Last updated: July 2026
Stack Your Side publishes practical guides on AI tools, automation, and side income for freelancers and remote workers. This page explains how we actually research, write, and maintain that content, so you know exactly what you're reading and how much weight to give it.
Our articles are built from publicly available product documentation, pricing pages, feature comparisons, and documented user experiences with the tools we cover, combined with general, well-established freelance industry practice. We synthesize this into practical, plain-language guidance rather than simply repeating marketing copy from the tools themselves.
We're direct about this: not every tool mentioned on this site has been hands-on tested by our team with real client work. Where an article implies or states direct testing, that reflects genuine use. Where it doesn't, our guidance is based on thorough research rather than firsthand testing, and we aim to be clear about that distinction rather than blur it for effect. If you ever spot a claim that reads as more definitive than it should, we'd genuinely like to know, see our contact page.

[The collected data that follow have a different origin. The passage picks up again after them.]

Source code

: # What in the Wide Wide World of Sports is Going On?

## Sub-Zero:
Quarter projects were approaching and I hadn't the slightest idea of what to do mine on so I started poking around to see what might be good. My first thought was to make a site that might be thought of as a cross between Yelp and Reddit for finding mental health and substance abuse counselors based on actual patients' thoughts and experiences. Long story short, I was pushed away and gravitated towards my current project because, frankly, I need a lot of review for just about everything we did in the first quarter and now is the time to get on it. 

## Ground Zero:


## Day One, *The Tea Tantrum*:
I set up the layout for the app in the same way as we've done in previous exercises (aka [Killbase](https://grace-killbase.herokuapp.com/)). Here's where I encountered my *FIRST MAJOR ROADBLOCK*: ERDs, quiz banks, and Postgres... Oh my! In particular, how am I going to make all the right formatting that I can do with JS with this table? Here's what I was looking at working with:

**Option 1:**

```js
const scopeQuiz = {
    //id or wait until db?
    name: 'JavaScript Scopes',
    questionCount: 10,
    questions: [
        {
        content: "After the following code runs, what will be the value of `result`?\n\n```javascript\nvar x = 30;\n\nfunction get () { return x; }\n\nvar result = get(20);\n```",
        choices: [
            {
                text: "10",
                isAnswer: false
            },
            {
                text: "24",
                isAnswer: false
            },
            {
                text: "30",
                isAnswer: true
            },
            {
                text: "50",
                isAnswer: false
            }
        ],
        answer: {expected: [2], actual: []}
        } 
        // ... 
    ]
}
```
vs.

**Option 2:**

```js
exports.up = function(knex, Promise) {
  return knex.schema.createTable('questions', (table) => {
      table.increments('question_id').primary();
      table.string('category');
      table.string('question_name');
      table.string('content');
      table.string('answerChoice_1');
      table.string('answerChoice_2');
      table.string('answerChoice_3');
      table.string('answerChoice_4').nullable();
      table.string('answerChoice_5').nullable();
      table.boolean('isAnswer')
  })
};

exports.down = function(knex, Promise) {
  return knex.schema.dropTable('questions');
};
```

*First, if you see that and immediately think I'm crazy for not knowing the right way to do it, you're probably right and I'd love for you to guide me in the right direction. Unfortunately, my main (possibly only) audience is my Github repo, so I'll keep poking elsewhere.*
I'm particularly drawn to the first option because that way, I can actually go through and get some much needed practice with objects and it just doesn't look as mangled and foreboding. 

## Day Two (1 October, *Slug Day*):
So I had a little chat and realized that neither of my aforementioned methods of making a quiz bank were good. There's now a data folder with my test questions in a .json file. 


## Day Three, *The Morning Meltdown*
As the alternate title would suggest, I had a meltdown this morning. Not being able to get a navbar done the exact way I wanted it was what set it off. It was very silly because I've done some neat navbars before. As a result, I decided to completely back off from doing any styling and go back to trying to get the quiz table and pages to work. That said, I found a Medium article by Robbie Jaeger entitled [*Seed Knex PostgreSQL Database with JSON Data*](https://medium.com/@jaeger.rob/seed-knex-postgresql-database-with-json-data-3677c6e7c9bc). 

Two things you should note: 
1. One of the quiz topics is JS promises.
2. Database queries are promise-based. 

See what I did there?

AI tools change quickly, pricing shifts, features get added or removed, and what was accurate six months ago can go stale fast. We periodically review and update older articles rather than treating publication as a one-time event. Each article displays its most recent update date near the top.
Some links on this site may be affiliate links, meaning we may earn a small commission if you sign up for a tool through them, at no extra cost to you. This never determines which tools we choose to cover or how favorably we describe them. See our privacy policy for more on data and cookies.
If something on this site is factually wrong, outdated, or misleading, we want to fix it. Reach out through our contact page and we'll review and correct it promptly.
Stack Your Side publishes under a team byline rather than individual personal names. We believe the accuracy and usefulness of the guidance matters more than who specifically wrote it, and this approach lets us keep the focus on the content itself.